Work request: Your answer should consist only of the line with "remote control: none" and the lines after it, reproduced exactly through the end of the entries below.
========================================
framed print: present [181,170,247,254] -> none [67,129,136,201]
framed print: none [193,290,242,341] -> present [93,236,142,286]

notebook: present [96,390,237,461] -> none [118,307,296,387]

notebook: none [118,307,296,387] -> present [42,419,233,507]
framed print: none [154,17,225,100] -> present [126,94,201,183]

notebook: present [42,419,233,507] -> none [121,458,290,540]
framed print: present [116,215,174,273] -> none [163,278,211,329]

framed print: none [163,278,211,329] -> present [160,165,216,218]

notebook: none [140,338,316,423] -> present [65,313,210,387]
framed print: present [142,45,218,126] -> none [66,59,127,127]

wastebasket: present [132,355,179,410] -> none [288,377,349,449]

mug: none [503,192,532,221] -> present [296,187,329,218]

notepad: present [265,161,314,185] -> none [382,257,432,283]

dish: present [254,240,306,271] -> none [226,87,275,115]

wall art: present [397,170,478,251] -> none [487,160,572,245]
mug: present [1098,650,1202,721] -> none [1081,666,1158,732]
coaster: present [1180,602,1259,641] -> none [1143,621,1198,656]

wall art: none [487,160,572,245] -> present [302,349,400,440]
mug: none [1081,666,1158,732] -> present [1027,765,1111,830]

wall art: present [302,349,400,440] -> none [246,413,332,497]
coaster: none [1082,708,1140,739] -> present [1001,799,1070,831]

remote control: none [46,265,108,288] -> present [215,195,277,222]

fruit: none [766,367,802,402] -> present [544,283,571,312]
========================================
Output of the exercise:
remote control: none [46,265,108,288] -> present [215,195,277,222]

fruit: none [766,367,802,402] -> present [544,283,571,312]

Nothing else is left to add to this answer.